Six Memorandums of Understanding (MoU) on the development of the site were signed in conjunction with the ceremony. The proposal to grant special economic zone status to Mandalika resort area was based upon Law No. 30/2011 of the regulations covering Special Economic Zones and included in Government Regulation Number 2/2011 (on the Implementation of the Special Economic Zones). Government of Qatar signed a memorandum of understanding in 2018 to invest $500 million in the area.

==Development==
The Mandalika Resort Development Project is planned to be undertaken in an area of about 1,200 hectares site in Kuta, Pujut subdistrict and has a projected value of US$3 billion, which include approx 7.5 kilometers of white-sand beaches. Plans have been detailed for hotel, villa and a high end resort projects. A Formula One circuit, a plenary room for concert events, a seaport for excursions and other ships, an integrated Disneyland-styled theme park, an underwater park, a golf course, mangrove park, an eco park, and a technical park have all been proposed.

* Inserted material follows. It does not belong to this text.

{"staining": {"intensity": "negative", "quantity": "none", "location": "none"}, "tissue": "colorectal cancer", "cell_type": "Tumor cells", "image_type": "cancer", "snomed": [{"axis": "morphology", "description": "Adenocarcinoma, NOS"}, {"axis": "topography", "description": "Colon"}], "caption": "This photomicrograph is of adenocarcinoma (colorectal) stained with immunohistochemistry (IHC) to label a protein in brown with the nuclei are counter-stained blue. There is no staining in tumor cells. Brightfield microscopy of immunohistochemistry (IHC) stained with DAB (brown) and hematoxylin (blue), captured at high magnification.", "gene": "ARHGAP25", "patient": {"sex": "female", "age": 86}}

Mandalika resort area is managed by the state-owned Indonesian Tourism Development Corporation (ITDC), which has five beaches in southern part of Lombok: Kuta Beach, Serenting Beach, Aan Cape, Keliuw Beach and Gerupuk Beach. The area of 1,179 hectares will be divided in three zones:
- luxury residences in the west part
- hotels, villas and public utilities in the central part
- exclusive hotels and villas in the east part
Mandalika resort area is expected to have 2,000 hotel rooms and attract up to 2 million foreign tourists annually by 2019. Hotels under construction in the resort area are:
- Pullman Hotel- 270 rooms; its construction began in October 2017.
- Royal Tulip Hotel- 198 rooms; started on 26 March 2018.
- X2 Hotel- 240 room
- Club Med Hotel- 350 rooms
- Grand Mercure Hotel- 342 rooms
- Aloft by Marriot Hotel, 173 rooms
- Paramount Lombok Resort and Residences is being constructed on a plot of land measuring 7.65 hectares. The hotel with 1500 rooms would be operated by hospitality firm Paramount Hotels and Resorts, which is expected to be completed in 2020.

==Racing circuit==

Mandalika International Circuit

The Mandalika Circuit, a venue for MotoGP and Superbike World Championship will be delivered by Vinci Grand Projects. The sports cluster and entertainment project, measuring 120 hectares, with 195,700 capacity, will eventually include the construction of hotels and other facilities. As part of the conservation maintenance, the vegetation that provides the backdrop to the Mandalika Resort area will be set aside as a conservation area of over 3000 hectares. This area with many native species will only be accessible for low-impact activities, such as cycling or hiking to minimize damage to the flora and fauna.

On 23 February 2019, it was announced that the circuit would host the returning Indonesian motorcycle Grand Prix in 2021. The track will be 4.320 kilometres in length with 17 corners.

In April 2021, it was announced that the race circuit layout and surface were completed, but without the associated infrastructure. Officials from MotoGP™ organisers (Dorna) inspected the track, but no race was scheduled for 2021; World Superbike event was still possible later in the year, depending on travel quarantine requirements.

The project was heavily criticised by the United Nations, due to reports of locals being dispossessed of their homes, lands and livelihoods.